The Advantages of Reverse Triangular Mergers

A reverse triangular merger format offers advantages, such as a faster deal execution.
A reverse triangular merger format offers advantages, such as a faster deal execution. (Image: Jupiterimages/Brand X Pictures/Getty Images)

A merger occurs when one company acquires another. A reverse triangular merger is a specific way to set up a corporate merger. In this form, the acquiring company sets up a subsidiary to acquire a target company. The subsidiary then does the acquisition of the target company. The target company continues in business and the subsidiary will not exist after the merger goes through. This type of merger has its advantages.

Quicker Execution

In a merger transaction, the acquirer will have to get the vote of approval of the shareholders of the acquired company. A reverse triangular merger involves the approval of a fewer number of shareholders than a typical merger does, which makes for a faster merger execution. Since the target company continues in existence, the reverse triangular merger involves the assent of a fewer number of third parties than a regular merger does. This too helps move the transaction forward faster.

Continuation of Contracts

Certain situations exist in which the target company has been in business for a while and built up a number of good business prospects and contracts. The reverse triangular merger format helps the acquiring company hold on to these contracts. In case the target company does not continue in business after acquisition, the acquiring company may not be able to enforce its contracts.

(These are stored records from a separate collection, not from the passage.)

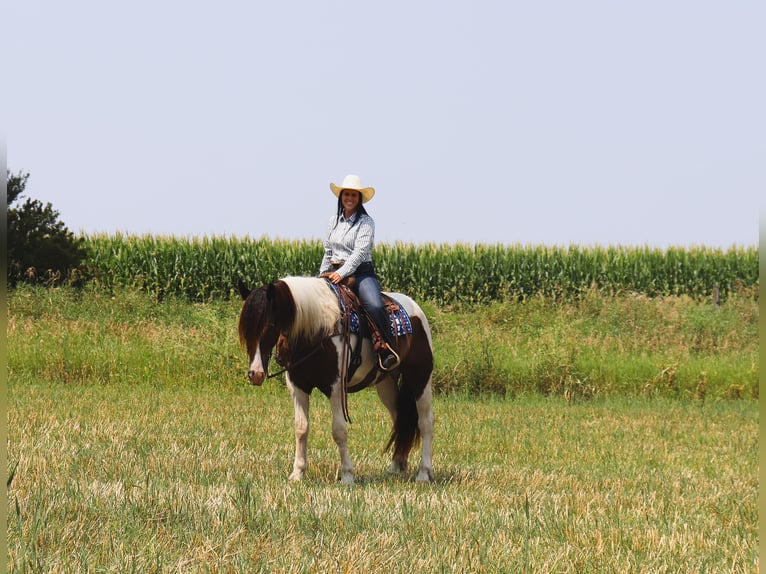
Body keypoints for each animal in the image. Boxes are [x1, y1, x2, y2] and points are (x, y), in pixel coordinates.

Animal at [237, 276, 436, 484]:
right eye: (245, 329)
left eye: (271, 325)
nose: (256, 374)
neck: (317, 330)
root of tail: (416, 310)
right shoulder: (297, 387)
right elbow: (301, 428)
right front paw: (297, 473)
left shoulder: (335, 388)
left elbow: (339, 431)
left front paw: (347, 475)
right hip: (386, 384)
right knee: (401, 420)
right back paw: (397, 466)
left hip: (421, 377)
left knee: (425, 422)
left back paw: (424, 473)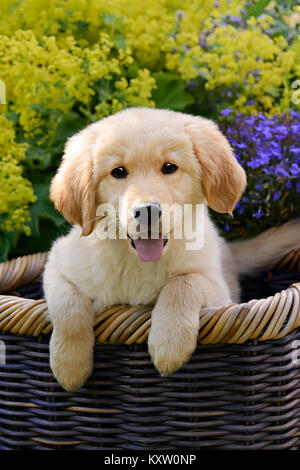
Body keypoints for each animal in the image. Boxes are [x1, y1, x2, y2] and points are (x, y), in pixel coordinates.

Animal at [42, 108, 298, 392]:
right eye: (118, 172)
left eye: (169, 167)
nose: (148, 211)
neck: (138, 264)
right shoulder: (56, 264)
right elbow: (68, 304)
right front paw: (69, 364)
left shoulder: (221, 295)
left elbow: (184, 283)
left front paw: (169, 344)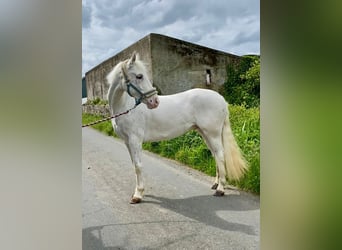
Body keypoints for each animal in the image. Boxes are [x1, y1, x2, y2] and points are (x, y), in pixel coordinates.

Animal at [105, 52, 247, 203]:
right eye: (139, 76)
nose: (155, 102)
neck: (125, 107)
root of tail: (221, 99)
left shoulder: (135, 140)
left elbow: (138, 166)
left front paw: (138, 195)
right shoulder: (127, 142)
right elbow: (134, 165)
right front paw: (138, 192)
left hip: (212, 133)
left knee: (220, 155)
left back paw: (220, 189)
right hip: (205, 134)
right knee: (215, 154)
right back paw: (215, 184)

Protection from Liabilities

By not directly acquiring the target company, the acquiring company also maintains a distance from the liabilities of the target company. Since the target company becomes a subsidiary of the acquiring company, the acquirer does not have a direct exposure to the subsidary’s liabilities. This affords better protection to the assets of the acquiring company.

Easier to Sell

Sometimes, after a merger goes through, the acquiring company realizes that it made a mistake. In this sort of situation, it is easier to sell off the acquired company if it is a subsidiary of the acquirer. It is more difficult to go through the process if the acquired company fully integrated into the acquiring company.